Finite element simulations of contact problems often involve modeling the interaction of multiple bodies across a non-confirming interface. Non-Confirming Meshes (NCM) are typically associated with large sliding or adaptive refinement on one side of the interface to capture localized nonlinear behavior due to large deformations, damage and inelasticity. The use of NCMs, however, presents a number of numerical issues; the main challenge with such discretizations is the presence of the non-conforming interface where it is critical to ensure compatibility of the kinematic and traction fields. The Enriched Discontinuous Galerkin Approach (EDGA) (Haikal and Hjelmstad, 2010) addresses this challenge by implementing a local enrichment along with an interface stabilization procedure to enable a two-pass approach in enforcing contact conditions that preserve the weak continuity of surface tractions without introducing dual interface fields.

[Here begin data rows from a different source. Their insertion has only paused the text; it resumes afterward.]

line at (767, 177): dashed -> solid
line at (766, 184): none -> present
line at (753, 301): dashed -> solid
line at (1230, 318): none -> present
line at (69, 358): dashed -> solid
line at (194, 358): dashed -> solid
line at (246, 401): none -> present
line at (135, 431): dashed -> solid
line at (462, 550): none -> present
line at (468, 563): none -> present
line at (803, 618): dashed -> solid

In this study, the EDGA is extended to model contact in the presence of material and geometrical nonlinearities, as well as friction. The enrichment used in the EDGA introduces a higher-order interpolation on the contact interface, which requires an increase in the integration rule. To avoid changing the integration points’ locations to accommodate the higher-order interpolation, a progressive integration rule (Gauss-Kronrod quadrature) is employed to preserve material history at existing integration points. A new approach for handling frictional conditions under large deformations is introduced. The proposed approach is designed to increase algorithmic efficiency and circumvent numerical issues encountered when modeling stick/slip conditions in Coulomb frictional contact models.